Forum OpenACS Q&A: What is the best way to store long texts in PostgreSQL?

1: What is the best way to store long texts in PostgreSQL?

Posted by Peter Marklund on 09/05/02 10:54 AM

So here is another question in my "What is the best way" series. I
need to store patches for the Bug Tracker, i.e. I need to store a
potentially large chunk of text (although in my experience patches are
usually not too big).

As a first simple solution I stuff the patch file into a text column.
I tested this approach with a huge patch file (36,000 lines, 11 MB)
and it worked ok although it took quite a while to upload. Doing
select * from the table in psql caused a segmentation fault though...

What do you guys think - should I be using Don's storage mechanism
provided by acs-kernel/sql/postgresql/lobs.sql for patches?

I experimented with using File Storage for patches, but that approach
is a little involved. It causes a dependency on the File Storage app,
requires a root folder and also, there is no TCL proc for adding a
file to file storage (although one could easily be extracted from the
file-add-2.tcl file in file storage, I noticed that attachments has
duplicated this file, I don't know why).

2: Response to What is the best way to store long texts in PostgreSQL? (response to 1)

Posted by Jun Yamog on 09/05/02 12:30 PM

Hi Peter,

I think the best way to make a content type on the Content Repository (CR). Have this content type store the data into either file or lob. I am not yet familiar with Bug Tracker but I think it would best if Bug Tracker made use of CR to store the patches and even the description etc. File-Storage, ETP, CMS are just UI and extensions of CR.

In a nutshell here is how I will approach the problem:

- create a bugtacker_item and bugtracker_patch content type. See content_type__create

- for each bug tracker instance create a cr_folder and register the custom content types into this folder. This is optional since you may not need a folder paradigm anyway.

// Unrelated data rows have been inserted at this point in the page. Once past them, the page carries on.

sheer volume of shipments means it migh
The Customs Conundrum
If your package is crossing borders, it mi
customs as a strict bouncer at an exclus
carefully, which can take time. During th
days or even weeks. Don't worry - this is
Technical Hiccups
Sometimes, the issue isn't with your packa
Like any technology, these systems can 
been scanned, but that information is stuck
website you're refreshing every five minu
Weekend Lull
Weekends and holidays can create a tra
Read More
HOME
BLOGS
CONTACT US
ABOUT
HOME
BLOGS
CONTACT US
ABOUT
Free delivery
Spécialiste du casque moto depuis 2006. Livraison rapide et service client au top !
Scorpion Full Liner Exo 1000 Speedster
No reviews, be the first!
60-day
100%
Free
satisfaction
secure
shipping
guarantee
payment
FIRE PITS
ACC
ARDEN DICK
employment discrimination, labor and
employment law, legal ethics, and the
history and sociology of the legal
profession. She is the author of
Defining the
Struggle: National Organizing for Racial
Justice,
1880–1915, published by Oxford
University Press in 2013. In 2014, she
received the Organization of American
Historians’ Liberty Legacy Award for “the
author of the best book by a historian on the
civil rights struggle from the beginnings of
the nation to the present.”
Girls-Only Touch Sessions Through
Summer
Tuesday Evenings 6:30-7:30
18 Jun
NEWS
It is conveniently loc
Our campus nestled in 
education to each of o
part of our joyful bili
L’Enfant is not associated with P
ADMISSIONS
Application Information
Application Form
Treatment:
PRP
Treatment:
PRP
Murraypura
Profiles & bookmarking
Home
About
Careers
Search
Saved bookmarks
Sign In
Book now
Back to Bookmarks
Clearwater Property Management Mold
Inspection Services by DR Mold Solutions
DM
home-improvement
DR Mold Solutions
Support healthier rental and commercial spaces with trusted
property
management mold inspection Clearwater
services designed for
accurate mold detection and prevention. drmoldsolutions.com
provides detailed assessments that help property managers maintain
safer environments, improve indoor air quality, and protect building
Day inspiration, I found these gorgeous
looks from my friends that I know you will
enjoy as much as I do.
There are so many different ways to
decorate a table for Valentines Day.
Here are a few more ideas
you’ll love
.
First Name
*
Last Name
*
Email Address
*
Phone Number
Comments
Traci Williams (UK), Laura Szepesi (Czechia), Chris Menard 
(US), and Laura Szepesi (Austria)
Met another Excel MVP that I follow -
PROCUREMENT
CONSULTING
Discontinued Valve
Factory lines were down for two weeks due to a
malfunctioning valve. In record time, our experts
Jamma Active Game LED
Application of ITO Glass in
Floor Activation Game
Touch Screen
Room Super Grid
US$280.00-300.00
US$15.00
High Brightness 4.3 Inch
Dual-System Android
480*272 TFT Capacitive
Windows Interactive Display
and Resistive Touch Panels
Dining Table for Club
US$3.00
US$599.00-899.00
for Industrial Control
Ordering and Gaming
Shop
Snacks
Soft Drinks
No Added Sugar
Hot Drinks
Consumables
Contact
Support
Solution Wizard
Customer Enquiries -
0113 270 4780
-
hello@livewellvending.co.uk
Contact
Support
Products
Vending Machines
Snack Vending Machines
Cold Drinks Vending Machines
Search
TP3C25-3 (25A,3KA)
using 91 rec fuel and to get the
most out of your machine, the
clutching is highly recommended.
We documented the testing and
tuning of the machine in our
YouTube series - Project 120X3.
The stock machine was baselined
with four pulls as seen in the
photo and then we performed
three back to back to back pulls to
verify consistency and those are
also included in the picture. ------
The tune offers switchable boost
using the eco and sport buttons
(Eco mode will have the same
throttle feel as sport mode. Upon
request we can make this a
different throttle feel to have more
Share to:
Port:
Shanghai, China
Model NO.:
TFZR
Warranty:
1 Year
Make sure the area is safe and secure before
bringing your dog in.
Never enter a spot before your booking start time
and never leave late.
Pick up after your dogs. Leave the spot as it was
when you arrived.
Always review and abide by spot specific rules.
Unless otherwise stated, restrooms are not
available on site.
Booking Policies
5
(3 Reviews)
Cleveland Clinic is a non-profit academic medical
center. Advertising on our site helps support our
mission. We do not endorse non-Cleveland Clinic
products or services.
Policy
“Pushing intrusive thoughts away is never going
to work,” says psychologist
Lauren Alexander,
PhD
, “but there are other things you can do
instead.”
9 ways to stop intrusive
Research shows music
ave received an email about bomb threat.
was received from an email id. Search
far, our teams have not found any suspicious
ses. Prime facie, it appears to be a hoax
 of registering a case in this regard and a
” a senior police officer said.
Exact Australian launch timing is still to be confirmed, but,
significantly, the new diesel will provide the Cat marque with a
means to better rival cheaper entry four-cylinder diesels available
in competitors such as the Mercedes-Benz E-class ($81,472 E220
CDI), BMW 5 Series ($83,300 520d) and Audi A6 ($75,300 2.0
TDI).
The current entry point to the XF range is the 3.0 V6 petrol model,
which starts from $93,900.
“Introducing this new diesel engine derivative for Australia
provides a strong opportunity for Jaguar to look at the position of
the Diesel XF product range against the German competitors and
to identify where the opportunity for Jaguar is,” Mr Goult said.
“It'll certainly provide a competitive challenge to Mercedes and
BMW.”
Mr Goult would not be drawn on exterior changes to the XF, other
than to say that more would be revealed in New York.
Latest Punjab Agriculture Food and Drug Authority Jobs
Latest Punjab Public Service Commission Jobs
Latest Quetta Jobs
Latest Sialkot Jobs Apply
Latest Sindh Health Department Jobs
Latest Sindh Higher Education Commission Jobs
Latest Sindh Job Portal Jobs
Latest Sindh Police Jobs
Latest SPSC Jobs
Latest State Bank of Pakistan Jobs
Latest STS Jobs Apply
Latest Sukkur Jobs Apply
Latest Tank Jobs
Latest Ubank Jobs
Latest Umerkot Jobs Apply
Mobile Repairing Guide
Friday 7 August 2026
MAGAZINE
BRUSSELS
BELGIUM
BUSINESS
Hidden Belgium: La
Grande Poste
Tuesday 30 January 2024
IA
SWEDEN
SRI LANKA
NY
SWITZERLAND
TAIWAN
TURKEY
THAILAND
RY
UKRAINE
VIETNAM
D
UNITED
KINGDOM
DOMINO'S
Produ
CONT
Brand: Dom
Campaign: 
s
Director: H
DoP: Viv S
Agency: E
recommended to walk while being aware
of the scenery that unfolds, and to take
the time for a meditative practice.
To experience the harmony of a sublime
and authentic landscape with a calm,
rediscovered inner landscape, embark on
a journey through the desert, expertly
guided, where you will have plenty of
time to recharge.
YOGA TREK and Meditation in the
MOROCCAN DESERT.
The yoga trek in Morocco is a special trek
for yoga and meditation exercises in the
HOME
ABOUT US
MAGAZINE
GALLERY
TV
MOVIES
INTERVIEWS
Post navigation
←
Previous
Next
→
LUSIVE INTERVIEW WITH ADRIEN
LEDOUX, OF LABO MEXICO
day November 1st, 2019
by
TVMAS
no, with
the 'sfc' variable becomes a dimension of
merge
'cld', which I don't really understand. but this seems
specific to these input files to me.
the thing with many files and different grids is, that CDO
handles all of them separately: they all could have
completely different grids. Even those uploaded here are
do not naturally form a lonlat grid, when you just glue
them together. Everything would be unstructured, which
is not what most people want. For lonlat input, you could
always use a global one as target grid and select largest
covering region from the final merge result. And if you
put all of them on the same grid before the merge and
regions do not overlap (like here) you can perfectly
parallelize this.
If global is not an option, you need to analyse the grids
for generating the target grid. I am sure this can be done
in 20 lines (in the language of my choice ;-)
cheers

You can also make use of your own table and point the bugtracker_item parent_id to its primary key.

- A bug will be stored in bugtracker_item and the patch files on the bugtracker_patch content type. The bugtracker_patch will point its parent_id to the bugtracker_item.

Content Repository is part of the core anyway so this should not add any dependency to the bug tracker. If the bugtracker is more or less finished you can just create a bugtracker_patch content type and store the patch files on the CR. Store them in either file or lob storage type. And point the parent_id of the bugtracker_patch to the object_id of the bug entry. I hope this helps.

For a sample code of this I put in a feature on ticket-tracker lite to attach files. The files are stored in CR. Of course this code was made about a year ago. So some approaches are not done properly. If you still want to make use of file-storage you may want to look at the attachment package at dotLRN. Attachment makes us of the file storage as its backend.

3: Response to What is the best way to store long texts in PostgreSQL? (response to 1)

Posted by Don Baccus on 09/05/02 04:01 PM

Adding to what Jun said file storage is just a relatively lightweight wrapper around the CR. Check out cr_import_content in acs-content-repository/tcl/revision-procs.tcl. It only handles stuffing in file content into the file system or a large object (LOB in Oracle, PG driver hack in PG). It is assumed the file content is of arbitrary type so can't be stored directly as text or CLOB.

There is no corresponding utility to import a known text file or form entry as CLOB or text (the CR allows for storing text directly in PG). There should be, though. The cr_import_content utility itself should handle known text files (i.e. pass in a switch that tells it the file's known to be text). And an additional utility should be written to take a Tcl string and stuff it in the CR.

In general I'd say store known text as text unless you store items in the file system rather than the db. In Oracle, it's still stored as a LOB. In PG storing known text in the revision's text column should be considerably more efficient than using the driver LOB hack. The LOB hack uuencodes content (which is considered to be arbitrary binary content) on input and uudecodes on output, which is relatively expensive. The encoded data is 33% longer than the original, too. It does this because there's no general PG API for inserting arbitrary binary data outside of the rather strange large object implementation which had lots of problems when we started this project (at the time you couldn't make a consistent dump of your db if you used PG large objects, sort of a killer and that was just one problem).

As far as the psql seg fault ... please report that to the PG folks!

I'd recommend making a folder for the bug tracker instance (perhaps every project in the bugtracker instance?). Why? We've been talking about hooking webdav up to the CR, for one thing, and this would allow for remote browsing and viewing and (most importantly) editing of content outside of a browser.

The CR is admittedly awkward to use but isn't that bad once you play with it some. General routines like cr_import_content help a lot.

In 4.7 we should remove fs_root_folders and move the package id into cr_folders. If not objects themselves. The question "which package created this folder?" or "which package created this object?" are increasingly common ones (notifications needs the latter, for instance) ...

In 4.7 I also want to expose a bunch of the existing CMS "build content" Tcl API at a higher level and Lars has talked about even more ambitious efforts to make the CR (and objects in general) easier to use.